When they first arrived, the co-founder of JONAH, Arthur Abba Goldberg, guaranteed they could become heterosexual if they worked hard. Levin and Unger were sent to JONAH's lead therapist, Alan Downing, who contradicted Goldberg's rosy assessment -- and told both men that he was still "struggling" with gay feelings.

So a few questions:

  1. If ex-gay "reparative therapy" works so well, than why is JONAH's primary "life coach" still gay?

  • Why should people pay Downing money to "change," when he could not achieve this desired change in his own life?
  • Isn't it risky to place a self-loathing, sexually repressed counselor in a position of power over confused young clients?
  • Well, of course it's a bad idea, and the results of such unholy arrangements have consistently been disastrous. Not surprisingly, Unger and Levin claim that the "life coach" asked them to do what amounted to a "psychological striptease."
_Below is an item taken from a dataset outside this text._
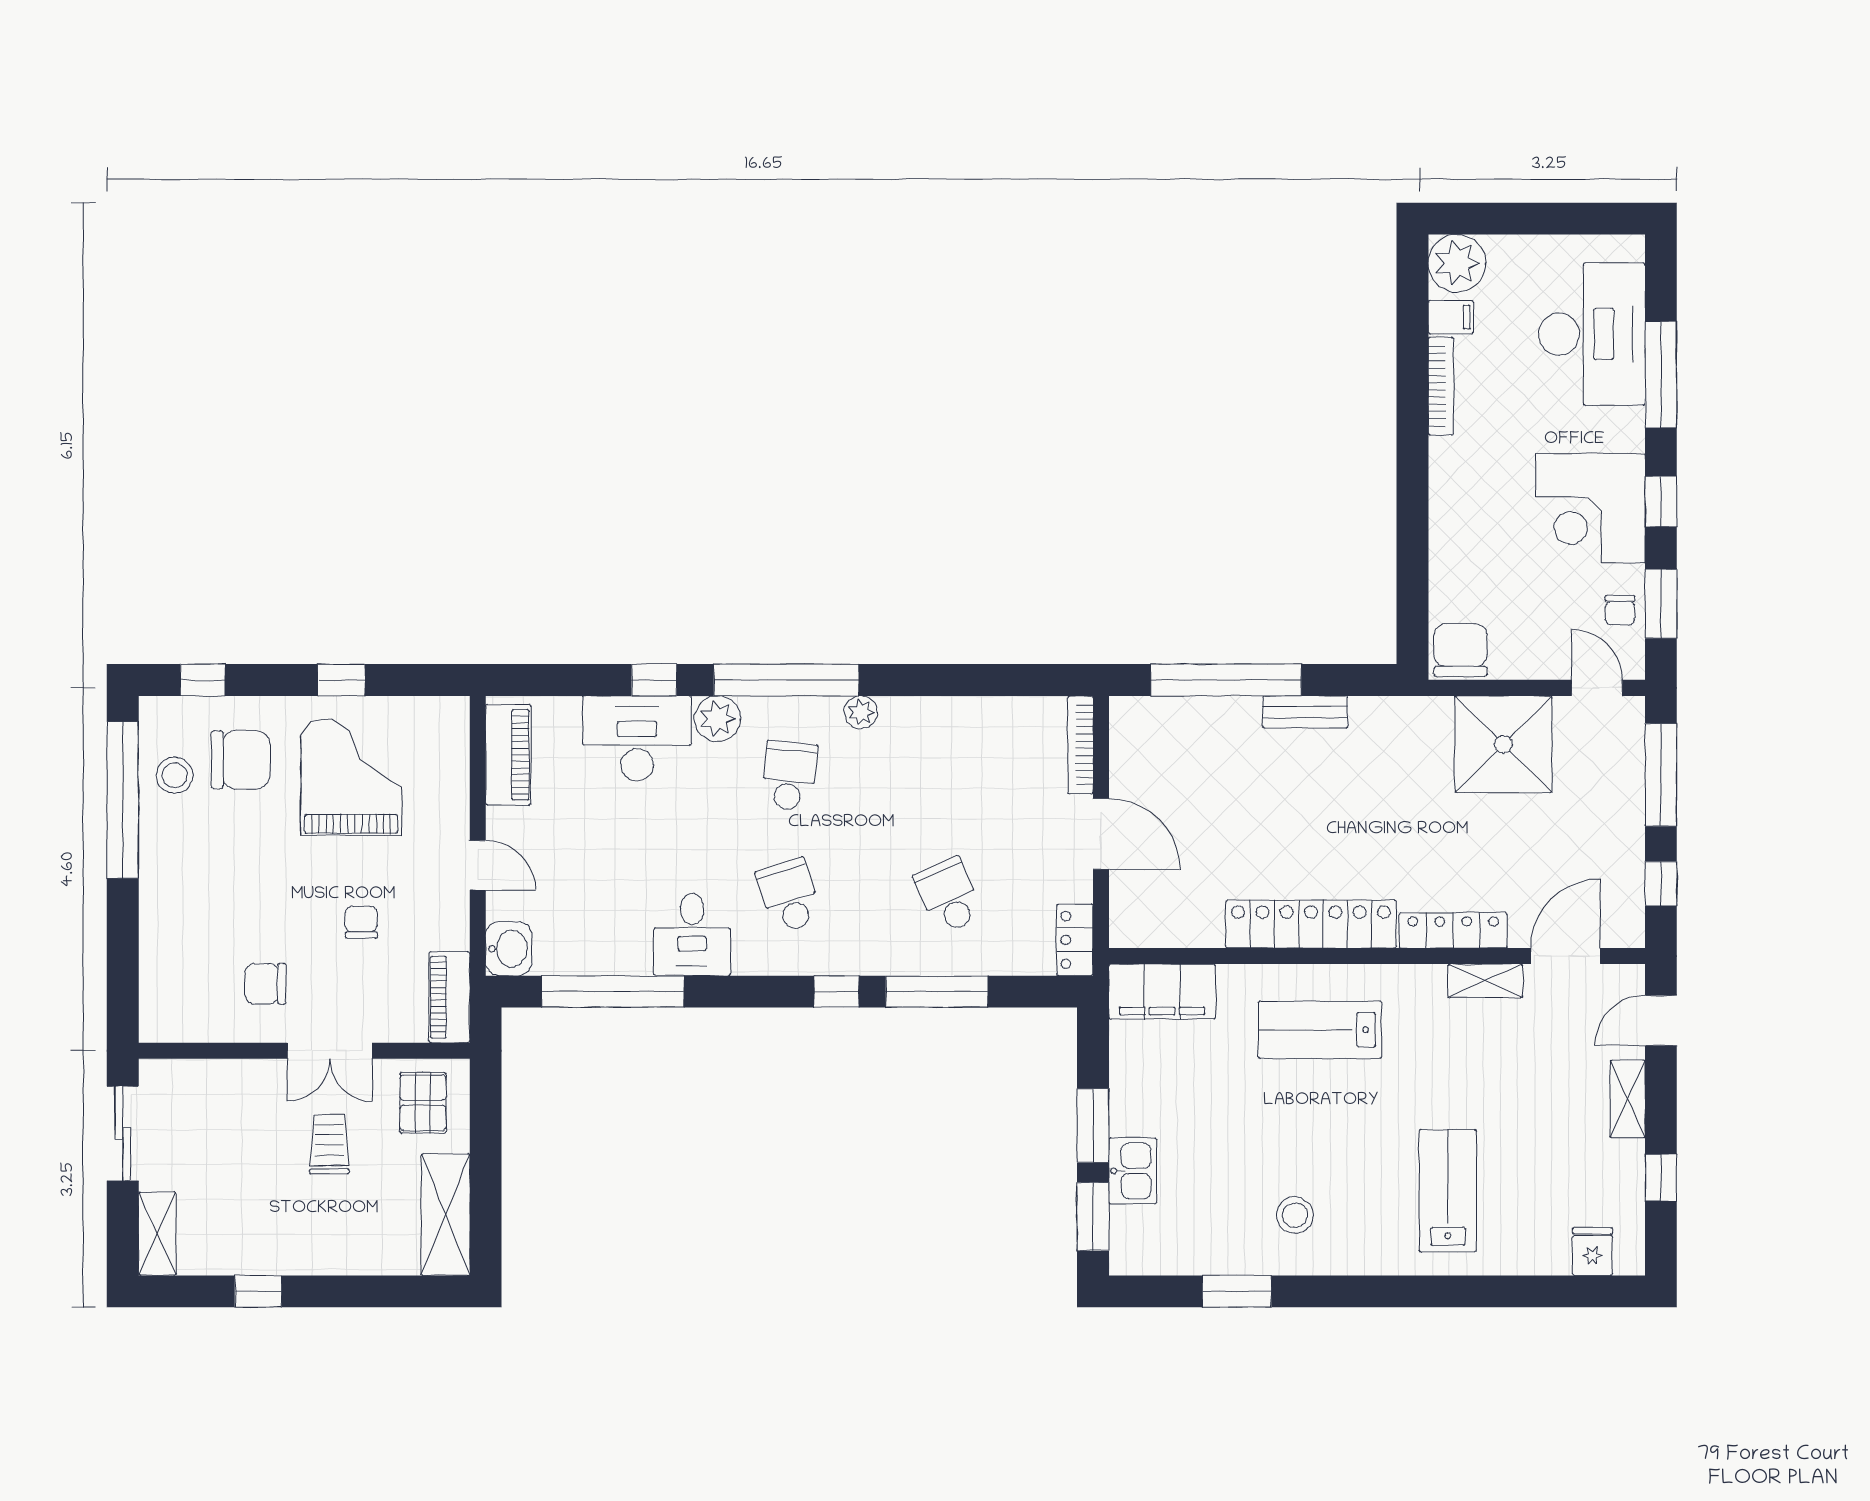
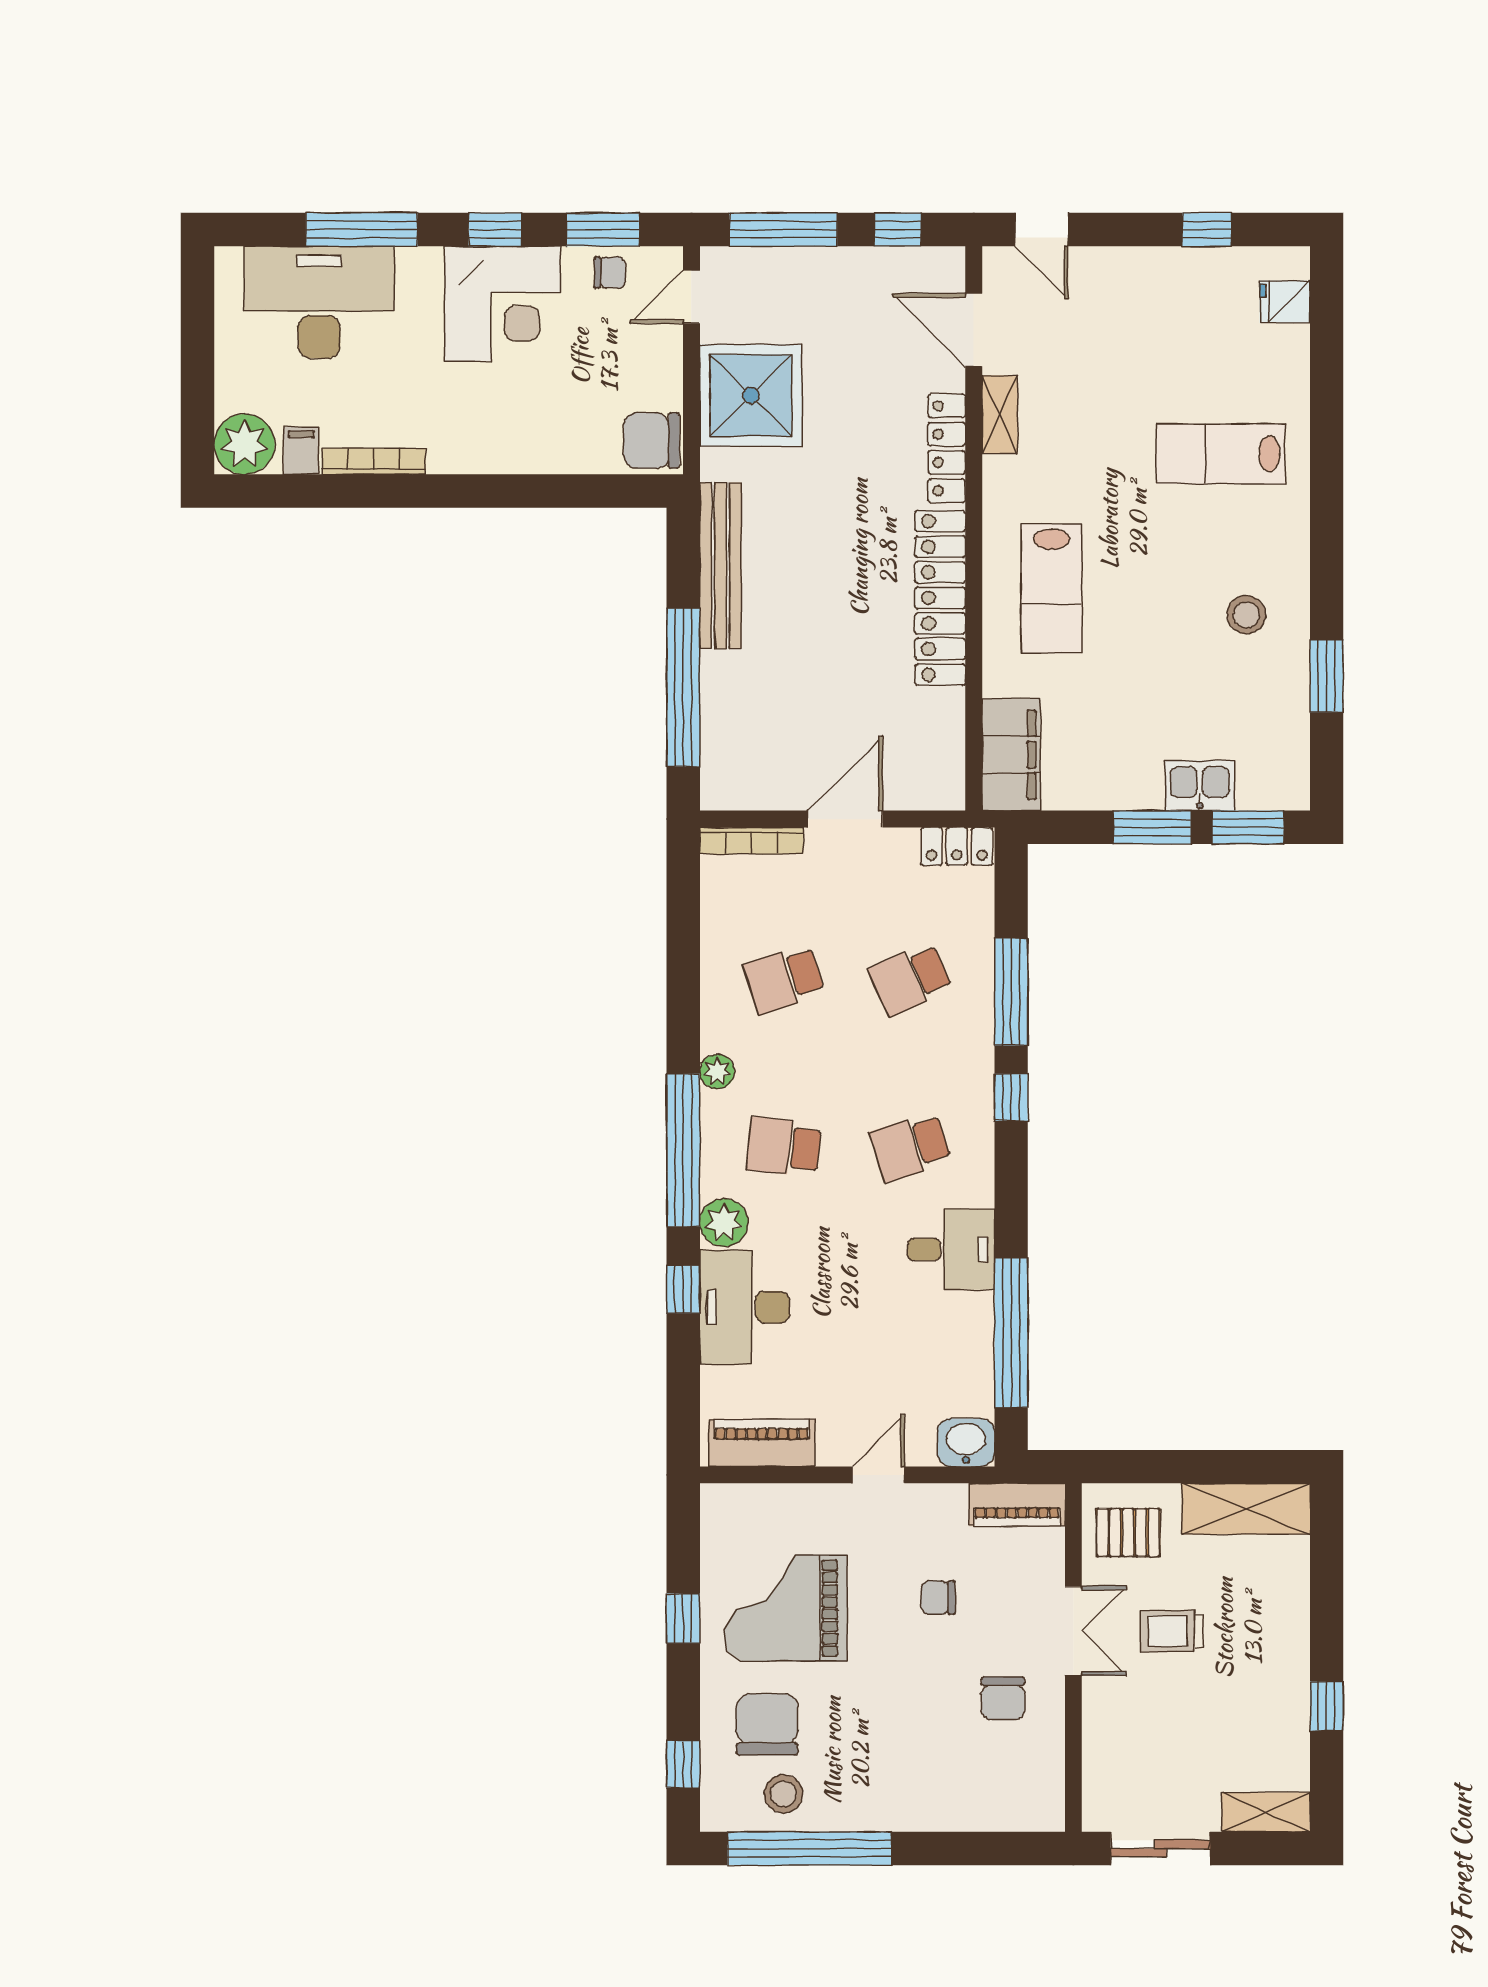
bench: (1305, 712) -> (720, 566), width x1.86, depth x1.21
school desk: (949, 776) -> (784, 979), added
shelving: (1628, 1099) -> (1124, 265), removed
    "He was encouraging me, 'It's okay, Ben, you can take your shirt off' ... Here was a man that was much older than me, and I was around 20," said Ben Unger. "At that point, I was just staring at a mirror with my shirt off and he was right behind me staring at the mirror with me at my body. Then telling me to look at my body and feel my body. It was weird."

    "While I was standing there without my clothes on, he asked me to touch my genitals," says Chaim Levin. "Once again, I communicated that I was not comfortable with it. And he was like, you know, 'Just feel yourself. Just feel it for a second. So, you can grasp your masculinity physically.'"

    Groups like JONAH might disingenuously claim such bad behavior is an anomaly. However, it's not -- and to understand just how pathological this enterprise truly is, one just has to examine the charlatans running programs such as JONAH and Journey Into Manhood, which is a backwoods "ex-gay" retreat designed to make gay men more masculine.

    The guru of these programs and the pioneer of their bizarre techniques is Richard Cohen, the outlandish therapist who was expelled for life from the American Counseling Association in 2002 after it accused him of six violations of its ethics code.

    Cohen's specialty is "touch therapy," where he places a male client between his thighs and caresses him. He and his minions claim that such petting is "non-sexual touch," but I'm not buying it. If a closeted gay therapist is pressing his groin up against a sexually frustrated gay client (who is also forbidden from masturbating), this is a form of sex. Indeed, it is a therapeutic lap dance and should be called re-perv-ative, not reparative therapy.

    Interestingly, Cohen learned his creepy methods from the Wesleyan Community Christian Church, a cult that practiced nude therapy, including adult women breast-feeding men in a church sanctuary.

    The main promoter and cheerleader of such wacky techniques is JONAH's Arthur Abba Goldberg, a Wall Street criminal mastermind who, prior to co-founding the "ex-gay" organization, was convicted in 1987 and sent to prison for "fraud of spectacular scope." So basically, you have a former convict selling the naked therapy of a disbarred former cult member to desperate clients. And this is what passes for science in "ex-gay" circles.

    Predictably, the results have been disastrous. Cohen-style therapy has led to cases of sexual impropriety and abuse. For example, in 2007, Christopher Austin, an "ex-gay" counselor linked to the National Association for Research and Therapy of Homosexuality (NARTH), was convicted in Irving, Texas of sexually assaulting a client. Last year, Truth Wins Out exposed Exodus therapist Mike Jones of Lansing, MI, who was sexually abusing a client under the auspices of touch therapy.

    How ironic, therapists who claim to cure homosexuals keep ending up naked with their gay clients. Such lurid exploitation has moved from a disconcerting pattern to a full-blown trend. We need to look beyond the shocking individual scandals to see that reparative therapy at its corrosive core is, in fact, scandalous. Isn't it time these "therapists" shut their doors and finally get the help they so desperately need?